- _TASK STATEMENT_
Among the lines below, how many carry the string "Depth"? Reply with a number and nothing else.

•••

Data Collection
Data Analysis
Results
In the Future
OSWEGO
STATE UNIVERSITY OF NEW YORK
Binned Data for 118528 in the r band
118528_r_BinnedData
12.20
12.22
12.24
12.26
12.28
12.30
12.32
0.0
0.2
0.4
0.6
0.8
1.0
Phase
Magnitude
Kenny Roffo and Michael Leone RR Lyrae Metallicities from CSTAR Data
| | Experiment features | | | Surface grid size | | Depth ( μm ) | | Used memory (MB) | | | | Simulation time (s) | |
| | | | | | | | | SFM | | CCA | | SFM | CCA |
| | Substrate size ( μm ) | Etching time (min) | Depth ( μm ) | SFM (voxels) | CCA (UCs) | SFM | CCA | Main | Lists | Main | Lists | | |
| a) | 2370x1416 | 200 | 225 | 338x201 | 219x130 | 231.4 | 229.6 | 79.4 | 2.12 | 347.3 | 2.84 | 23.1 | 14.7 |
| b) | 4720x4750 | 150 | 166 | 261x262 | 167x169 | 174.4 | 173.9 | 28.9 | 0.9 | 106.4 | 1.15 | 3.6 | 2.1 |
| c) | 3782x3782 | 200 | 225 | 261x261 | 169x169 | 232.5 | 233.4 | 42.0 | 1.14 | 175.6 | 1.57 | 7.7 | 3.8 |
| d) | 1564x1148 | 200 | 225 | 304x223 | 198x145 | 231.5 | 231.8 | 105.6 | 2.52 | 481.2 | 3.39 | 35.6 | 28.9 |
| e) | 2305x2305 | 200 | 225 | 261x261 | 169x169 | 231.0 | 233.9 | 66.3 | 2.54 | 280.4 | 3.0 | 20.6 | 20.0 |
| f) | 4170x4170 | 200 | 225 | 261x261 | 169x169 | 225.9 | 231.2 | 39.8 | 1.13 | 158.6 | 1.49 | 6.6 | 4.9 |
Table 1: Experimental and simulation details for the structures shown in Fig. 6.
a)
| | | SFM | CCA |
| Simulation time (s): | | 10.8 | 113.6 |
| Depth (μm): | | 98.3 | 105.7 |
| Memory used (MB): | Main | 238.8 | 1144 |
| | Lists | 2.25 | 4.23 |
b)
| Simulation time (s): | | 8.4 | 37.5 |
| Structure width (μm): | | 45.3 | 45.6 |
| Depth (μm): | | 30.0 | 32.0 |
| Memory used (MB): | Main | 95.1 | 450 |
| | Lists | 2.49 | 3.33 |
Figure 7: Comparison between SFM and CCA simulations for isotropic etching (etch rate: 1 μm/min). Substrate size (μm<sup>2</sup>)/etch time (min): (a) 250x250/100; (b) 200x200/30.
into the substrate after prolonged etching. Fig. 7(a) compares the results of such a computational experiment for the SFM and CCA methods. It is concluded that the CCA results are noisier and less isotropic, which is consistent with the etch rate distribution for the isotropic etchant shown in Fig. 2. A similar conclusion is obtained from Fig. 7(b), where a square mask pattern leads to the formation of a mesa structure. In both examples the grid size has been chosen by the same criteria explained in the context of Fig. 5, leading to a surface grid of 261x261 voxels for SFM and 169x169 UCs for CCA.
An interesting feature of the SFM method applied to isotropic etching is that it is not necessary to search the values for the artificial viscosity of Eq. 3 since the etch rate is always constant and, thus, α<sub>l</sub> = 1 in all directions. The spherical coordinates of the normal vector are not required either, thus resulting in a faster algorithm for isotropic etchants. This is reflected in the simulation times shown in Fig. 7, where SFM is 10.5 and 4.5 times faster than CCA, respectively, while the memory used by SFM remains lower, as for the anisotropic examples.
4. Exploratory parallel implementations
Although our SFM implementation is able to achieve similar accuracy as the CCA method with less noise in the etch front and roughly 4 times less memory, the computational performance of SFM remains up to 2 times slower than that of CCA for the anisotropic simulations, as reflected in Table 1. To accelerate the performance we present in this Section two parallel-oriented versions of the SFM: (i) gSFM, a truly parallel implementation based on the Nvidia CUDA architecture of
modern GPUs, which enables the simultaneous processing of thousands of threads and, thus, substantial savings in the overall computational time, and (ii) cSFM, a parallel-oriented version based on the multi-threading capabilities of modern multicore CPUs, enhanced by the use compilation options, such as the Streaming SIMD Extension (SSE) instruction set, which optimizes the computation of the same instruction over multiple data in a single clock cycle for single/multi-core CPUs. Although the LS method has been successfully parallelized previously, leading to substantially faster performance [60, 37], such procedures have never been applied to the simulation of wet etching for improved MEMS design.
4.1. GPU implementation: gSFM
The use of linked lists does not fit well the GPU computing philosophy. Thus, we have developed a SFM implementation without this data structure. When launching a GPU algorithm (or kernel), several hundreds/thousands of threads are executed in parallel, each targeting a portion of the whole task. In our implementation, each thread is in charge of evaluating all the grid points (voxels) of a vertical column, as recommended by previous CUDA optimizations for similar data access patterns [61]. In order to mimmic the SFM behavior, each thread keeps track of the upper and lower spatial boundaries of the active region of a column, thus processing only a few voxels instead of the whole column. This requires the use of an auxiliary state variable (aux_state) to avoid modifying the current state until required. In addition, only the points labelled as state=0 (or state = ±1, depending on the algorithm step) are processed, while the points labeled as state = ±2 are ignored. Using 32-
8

•••

- _FINAL ANSWER_
4